Scheinmedikamente Hauptsache Tabletten

Placebos wirken, auch wenn die Patienten wissen, dass sie Pillen ohne Wirkstoff schlucken. Schon ein medizinisches Ritual könnte demnach einen Nutzen haben.

Von Katrin Blawat

Placebos wirken sogar dann, wenn die Patienten wissen, dass sie Scheinmedikamente ohne jeden Wirkstoff schlucken.

Scheinmedikamente helfen offenbar sogar dann, wenn die Patienten wissen, dass es sich um Placebos handelt. Zumindest wenn man sich um die Betroffenen intensiv kümmert und ihnen erklärt, (1) dass der Placeboeffekt stark ist, (2) der Körper automatisch auf solche Scheinmedikamente reagieren kann, (3) dass eine positive Haltung gegenüber Placebos nicht notwendig ist und (4) die Pillen gewissenhaft genommen werden müssen. Diese Erkenntnisse werfen auch ein interessantes Licht auf die Homöopathie. (mcs)

(Foto: ddp)

Dies folgern Mediziner um Ted Kaptchuk von der Harvard University aus einer Studie an 80 Probanden, die alle am Reizdarm-Syndrom litten (PLoS One, online).

Einer Gruppe Patienten trug das Team um Kaptchuk auf, zwei Mal täglich eine Kapsel zu schlucken.

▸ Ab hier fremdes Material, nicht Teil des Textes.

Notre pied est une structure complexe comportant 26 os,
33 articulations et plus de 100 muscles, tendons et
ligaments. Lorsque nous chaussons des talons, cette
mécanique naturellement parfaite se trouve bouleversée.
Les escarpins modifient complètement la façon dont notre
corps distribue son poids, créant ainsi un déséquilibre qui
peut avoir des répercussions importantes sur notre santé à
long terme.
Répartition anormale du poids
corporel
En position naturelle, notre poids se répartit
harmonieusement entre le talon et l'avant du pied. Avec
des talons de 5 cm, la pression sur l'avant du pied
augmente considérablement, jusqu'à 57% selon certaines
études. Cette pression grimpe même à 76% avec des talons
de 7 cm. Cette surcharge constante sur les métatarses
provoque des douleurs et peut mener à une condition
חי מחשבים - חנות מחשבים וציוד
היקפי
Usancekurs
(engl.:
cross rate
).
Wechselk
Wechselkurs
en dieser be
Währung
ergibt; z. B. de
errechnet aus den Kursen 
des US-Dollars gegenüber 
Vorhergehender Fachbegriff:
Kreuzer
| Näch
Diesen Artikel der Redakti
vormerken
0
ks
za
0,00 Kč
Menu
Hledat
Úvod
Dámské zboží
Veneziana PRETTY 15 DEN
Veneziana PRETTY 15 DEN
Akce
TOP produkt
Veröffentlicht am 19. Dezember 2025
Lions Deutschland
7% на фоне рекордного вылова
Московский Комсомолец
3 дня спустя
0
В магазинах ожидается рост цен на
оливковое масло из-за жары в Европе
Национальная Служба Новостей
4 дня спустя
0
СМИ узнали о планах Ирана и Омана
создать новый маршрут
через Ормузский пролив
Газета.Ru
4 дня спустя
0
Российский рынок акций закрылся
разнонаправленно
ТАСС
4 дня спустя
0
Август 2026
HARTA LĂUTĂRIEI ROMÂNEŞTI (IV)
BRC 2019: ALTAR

Die Ärzte sagten ihren Probanden mehrfach, dass es sich dabei um ein Scheinmedikament ohne aktive Inhaltsstoffe handelte und dass die Patienten nicht einmal an den Placebo-Effekt glauben müssten. Zudem stand deutlich das Wort "Placebo" auf der Flasche mit den Kapseln.

Der Kontrollgruppe widmeten die Forscher ebenso viel Zeit für Gespräche, während der sie den Probanden unter anderem erklärten, wie wichtig Kontroll-Patienten für die medizinische Forschung sind.

Drei Wochen nach Beginn der Studie berichteten 59 Prozent der Placebo-Probanden über eine deutliche Besserung der Symptome - und zwar in einem Ausmaß, wie es nach der Gabe der effektivsten Medikamente gegen das Reizdarm-Syndrom zu erwarten gewesen wäre.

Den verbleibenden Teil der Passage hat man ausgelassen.